Unless I’m missing something, that is actually incorrect. async's body starts executing immediately by default (see the docs).


#14

I haven’t profiled it, but my guess is that the overhead is caused by scheduling so many tasks and moving data between threads in shared memory. So the advice to parallelize based on files or big chunks, as opposed to based on lines, sounds reasonable. Still, it would be interesting to compare the overhead of parallelizing based on lines with coroutines to a similar approach without coroutines.


#15

Indeed, but the problem is that the sequence element containing async call is executed when it is called, not when it is declared. This could cause some bizarre order-of-execution problems.

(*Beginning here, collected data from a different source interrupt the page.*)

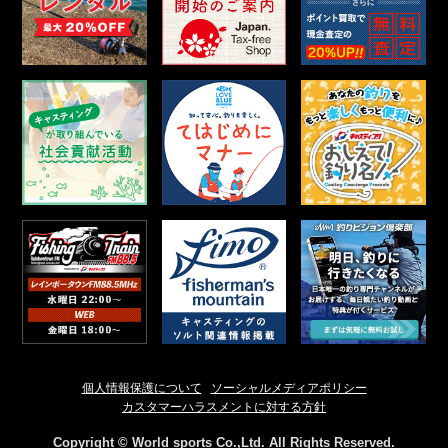
個人情報保護について
ソーシャルメディアポリシー
カスタマーハラスメントに対する方針
Copyright © World sports Co.,Ltd. All Rights Reserved.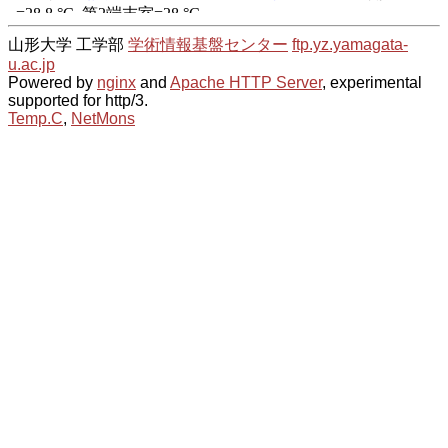
山形大学 工学部
学術情報基盤センター
ftp.yz.yamagata-
u.ac.jp
Powered by
nginx
and
Apache HTTP Server
, experimental
supported for http/3.
Temp.C
,
NetMons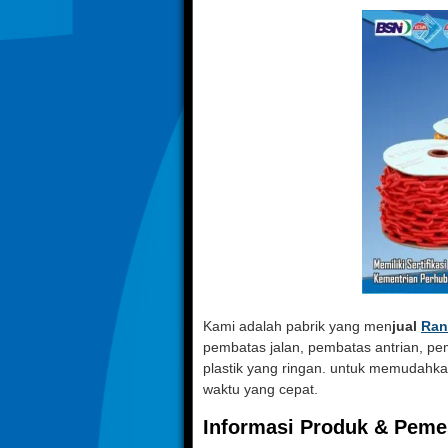
Kami adalah pabrik yang men
jual
Rant
pembatas jalan, pembatas antrian, pem
plastik yang ringan. untuk memuda
waktu yang cepat.
Informasi Produk & Peme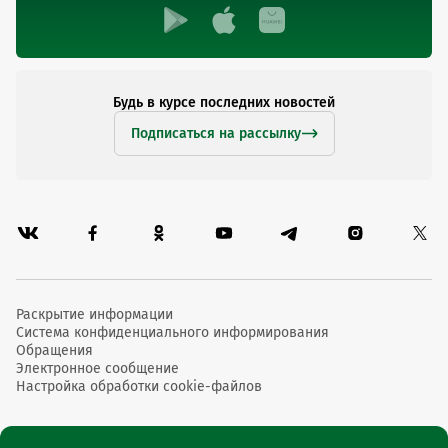
Будь в курсе последних новостей
Подписаться на рассылку
Раскрытие информации
Система конфиденциального информирования
Обращения
Электронное сообщение
Настройка обработки cookie-файлов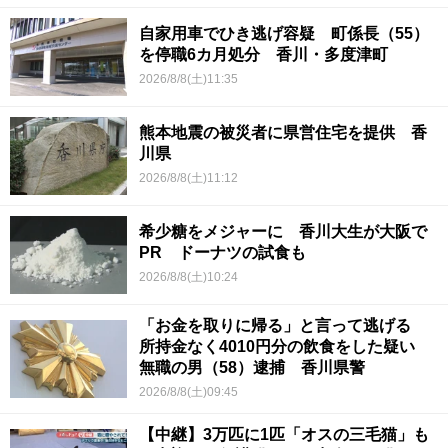
自家用車でひき逃げ容疑 町係長（55）
を停職6カ月処分 香川・多度津町
2026/8/8(土)11:35
熊本地震の被災者に県営住宅を提供 香
川県
2026/8/8(土)11:12
希少糖をメジャーに 香川大生が大阪で
PR ドーナツの試食も
2026/8/8(土)10:24
「お金を取りに帰る」と言って逃げる
所持金なく4010円分の飲食をした疑い
無職の男（58）逮捕 香川県警
2026/8/8(土)09:45
【中継】3万匹に1匹「オスの三毛猫」も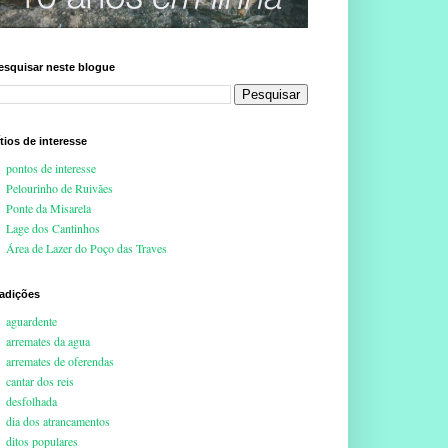
esquisar neste blogue
ítios de interesse
pontos de interesse
Pelourinho de Ruivães
Ponte da Misarela
Lage dos Cantinhos
Área de Lazer do Poço das Traves
radições
aguardente
arremates da agua
arremates de oferendas
cantar dos reis
desfolhada
dia dos atrancamentos
ditos populares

Basically, it is easy to check just by looking at processor load. Deadlock would mean near zero load.


#16

Are you referring to this code?

    val ms5 = measureTimeMillis {
        var total = 0
        var listOfAsync = file.inputStream()
                .bufferedReader()
                .lineSequence()
                .map { line->
                    async {
                        val (ngram, _year, match_count, _, _) = line.toLowerCase().split("\t")
                         match_count.toInt()
                    }
                }.toList() // to start all the asyncs.  Maybe this slows it down?
        println("Asyncs started")
        runBlocking {
            listOfAsync.forEach {
                total += it.await()
            }
        }
        println(total)
    }
    println("lineSequence and async parse ms: $ms5")

All asyncs in the given code start executing when toList() is called. I don’t see any possible way it can deadlock.


#17

It could, one needs to remember, that lines produced are not really sequential, they come from different files. One cant’t read a line from file before reading a previous line. So one thread one line from a file, and another one reads next line from the same file. The second thread is blocked until first one completes. It could cause a deadlock and even if it does, it does not save time really, since you still need to wait for all lines to be read in the single thread.


#18

Again, disagreed. async here only starts executing when the corresponding line has already been read. It does not block waiting for its line.


#19

What happens is toList reads a line, then feeds it to async, which starts executing asynchronously, while toList reads another line, feeds it to the next async, etc. So while reading the file is sequential, per-line work is parallel. And I still can’t see any opportunity for deadlock.


#20

Maybe you are right. Lines are being read outside the async call, so it probably should not call dead lock.

Creating a coroutine context for each line could use tremendous amount of memory and processor time.